Un total de 277 jóvenes de los 305 que han pasado por el Centro de Iniciación Profesional de Ermua-Mallabia desde 2002 están plenamente integrados en el mercado laboral. Llega, por tanto, a casi un 91% el alumnado de este centro el que ha conseguido la inserción social y laboral.
Las enseñanzas del CIP están dirigidas a jóvenes de entre 16 y 21 años que no han alcanzado los objetivos mínimos de la enseñanza reglada y desean optar por la Formación Profesional.
Este centro ofrece tres especialidades frente a las cuatro de anteriores cursos. Mantiene las del año pasado excepto las de auxiliar de comercio y hostelería.
Imparte cualificación profesional de auxiliar de peluquería y seguirá dando clases de operario de calderería y de mecánico industrial. Ambas disciplinas se imparten a chicas y chicos. En los cursos se facilita también la obtención del título de la ESO. Cada especialidad dura dos cursos.
Cada clase cuenta con 12 jóvenes y tiene preferencia el alumnado residente en Ermua y Mallabia. Los cursos se prolongan de septiembre a junio y se ofrecen en horario de mañana, de 8 a 14 horas. Son totalmente gratuitos, incluyendo el transporte para el traslado al centro, que se encuentra en Mallabia.
Los responsables de este servicio tienen en cuenta cada año las especialidades que mayor demanda tienen en el mercado de trabajo y las incluyen dentro de sus enseñanzas.
Según el último sondeo realizado por el Gobierno vasco en este centro en años anteriores, un 76% del alumnado conseguía seguir estudiando o lograba un empleo después de su paso por él.
Ahora el porcentaje se eleva al 91%. En 2005, de 30 jóvenes que cursaron sus estudios, 23 se colocaron o siguieron estudiando.
El principal objetivo del CIP es el de formar a jóvenes que no cuajan en la enseñanza reglada para orientarlos al mundo laboral o a que vuelvan a los ciclos formativos reglados.
El 40% vuelve a estudiar
Además el 80% del alumnado que se presentó a la Prueba de Acceso a grado medio de Formación Profesional aprobó los exámenes.

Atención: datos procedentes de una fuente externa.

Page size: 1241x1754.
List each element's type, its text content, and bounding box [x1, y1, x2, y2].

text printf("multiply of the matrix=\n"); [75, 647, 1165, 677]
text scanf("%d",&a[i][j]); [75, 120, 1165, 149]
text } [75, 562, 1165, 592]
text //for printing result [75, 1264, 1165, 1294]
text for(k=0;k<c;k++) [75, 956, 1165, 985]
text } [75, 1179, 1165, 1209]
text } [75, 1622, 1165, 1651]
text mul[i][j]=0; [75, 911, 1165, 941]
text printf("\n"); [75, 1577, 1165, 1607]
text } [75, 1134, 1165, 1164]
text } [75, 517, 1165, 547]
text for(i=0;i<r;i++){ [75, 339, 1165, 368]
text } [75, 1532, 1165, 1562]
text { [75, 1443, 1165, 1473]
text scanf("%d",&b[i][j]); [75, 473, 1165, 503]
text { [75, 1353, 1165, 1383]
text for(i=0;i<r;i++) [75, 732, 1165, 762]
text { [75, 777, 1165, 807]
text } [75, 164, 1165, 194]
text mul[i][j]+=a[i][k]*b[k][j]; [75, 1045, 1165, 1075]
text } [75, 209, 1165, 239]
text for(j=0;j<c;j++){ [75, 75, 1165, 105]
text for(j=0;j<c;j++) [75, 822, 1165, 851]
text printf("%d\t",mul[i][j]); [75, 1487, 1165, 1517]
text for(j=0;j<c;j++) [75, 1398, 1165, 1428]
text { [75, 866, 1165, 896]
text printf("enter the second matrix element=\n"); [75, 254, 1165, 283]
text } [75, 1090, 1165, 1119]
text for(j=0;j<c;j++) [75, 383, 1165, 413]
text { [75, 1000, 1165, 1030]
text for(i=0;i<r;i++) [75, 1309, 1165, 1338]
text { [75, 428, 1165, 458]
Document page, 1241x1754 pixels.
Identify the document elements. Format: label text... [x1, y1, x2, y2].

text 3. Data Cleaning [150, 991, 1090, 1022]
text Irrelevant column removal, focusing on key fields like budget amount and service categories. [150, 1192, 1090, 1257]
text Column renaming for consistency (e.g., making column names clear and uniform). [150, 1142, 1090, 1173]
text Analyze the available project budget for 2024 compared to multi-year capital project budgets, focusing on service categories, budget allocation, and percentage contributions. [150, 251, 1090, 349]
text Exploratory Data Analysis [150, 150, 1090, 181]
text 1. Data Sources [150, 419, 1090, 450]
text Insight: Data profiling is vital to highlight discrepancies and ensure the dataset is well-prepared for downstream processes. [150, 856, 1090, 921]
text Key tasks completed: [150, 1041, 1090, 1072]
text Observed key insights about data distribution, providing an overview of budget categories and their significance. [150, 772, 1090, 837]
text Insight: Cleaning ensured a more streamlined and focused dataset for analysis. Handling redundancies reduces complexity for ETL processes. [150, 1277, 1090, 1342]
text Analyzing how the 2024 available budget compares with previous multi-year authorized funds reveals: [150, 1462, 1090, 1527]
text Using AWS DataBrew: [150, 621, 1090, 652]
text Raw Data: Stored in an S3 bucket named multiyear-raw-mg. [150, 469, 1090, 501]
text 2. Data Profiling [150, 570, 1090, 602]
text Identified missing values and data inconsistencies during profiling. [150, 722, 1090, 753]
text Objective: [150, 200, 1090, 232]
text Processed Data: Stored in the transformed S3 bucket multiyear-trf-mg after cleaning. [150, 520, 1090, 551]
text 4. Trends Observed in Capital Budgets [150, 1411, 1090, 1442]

Esta prueba, dirigida jóvenes que no han obtenido el graduado escolar les posibilita seguir estudiando y especializarse como técnicos medios en algún módulo profesional.
En el curso 2004-2005, que fue cuando se realizó el estudio, se constató que un 40%, casi la mitad del alumnado, volvió a estudiar en la enseñanza reglada. Los resultados también varían según las disciplinas en las que se formaron estos jóvenes.
En calderería, el 60% de los estudiantes consiguió un trabajo y el 30% volvió a cursar estudios. En la especialidad de mecánico industrial, el número de quienes decidieron seguir con la enseñanza reglada es mayor.
Continuaron un 50% del total de estudiantes y consiguieron un empleo otro 33%.